Supplied passage:
------
Similarly, excluding trans people or placing them in the Goodwin ‘intermediate zone’ (Judgment para 65) is unacceptable.
Now comparing the exclusion of women from society to saying that ‘transwomen’ are not actual women.
An example of simplification is the section on lesbians, paragraphs 205 to 209. The UKSC only heard from lesbians who wish to exclude trans people from their groups. They are a minority of the lesbian world, the vast majority of which accepts a trans woman in a relationship with a natal woman as a lesbian.
Now focusing in on lesbians and an interesting repurposing of the word ‘simplification’ in a clumsy attempt to position the SC listening to actual lesbians who are solely attracted to other women as a bad thing. Also making a false (and homophobic) claim that the majority of lesbians are attracted to men. Also apparently ignoring that the majority of heterosexual women also support lesbians right to be lesbians and exclude men from their relevant groups.
The court makes no mention of this, presumably because they were not told so.
------
Information given:
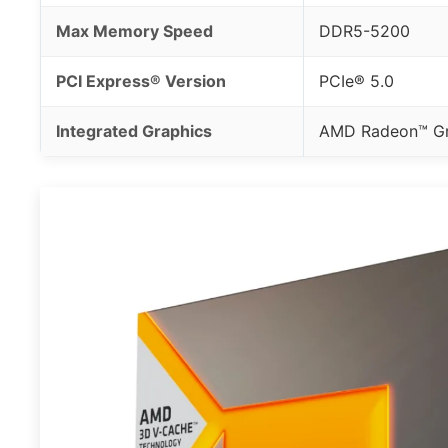
Max Memory Speed
DDR5-5200
PCI Express® Version
PCIe® 5.0
Integrated Graphics
AMD Radeon™ Gr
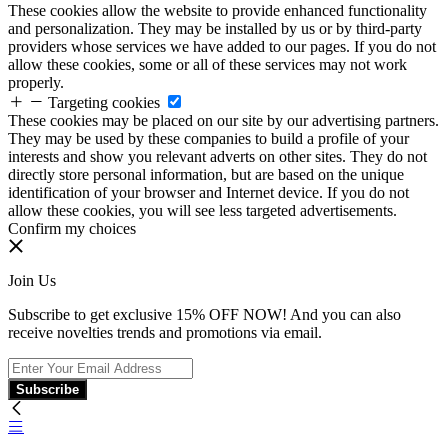
These cookies allow the website to provide enhanced functionality
and personalization. They may be installed by us or by third-party
providers whose services we have added to our pages. If you do not
allow these cookies, some or all of these services may not work
properly.
Targeting cookies
These cookies may be placed on our site by our advertising partners.
They may be used by these companies to build a profile of your
interests and show you relevant adverts on other sites. They do not
directly store personal information, but are based on the unique
identification of your browser and Internet device. If you do not
allow these cookies, you will see less targeted advertisements.
Confirm my choices
Join Us
Subscribe to get exclusive 15% OFF NOW! And you can also
receive novelties trends and promotions via email.
Subscribe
------
Activity:
Continue the commentary on the Supreme Court judgment from the point where it stops. The records are separate material, apart from the commentary on the Supreme Court judgment.

Exercise answer:
The danger of the Supreme Court hearing only from some interested parties and (without explanation) excluding others is neatly illustrated
So now entirely focusing on what A BAD THING it is that the SC apparently didn’t take into account the views of a tiny minority of women who claim to be lesbian but are actually heterosexual (or raging hypocrites) for representation of lesbian views.
So overall an ‘interesting’ segue from ‘society would be simpler [if women had no rights]’ to ‘we must listen to the male attracted ‘lesbians’.
This is no other mention of the ‘simple’ point in relation to the SC judgement elsewhere in his article as far as I can see.
Feedback anybody? Have I missed anything that would support Tandora’s assertion that he meant exactly the opposite?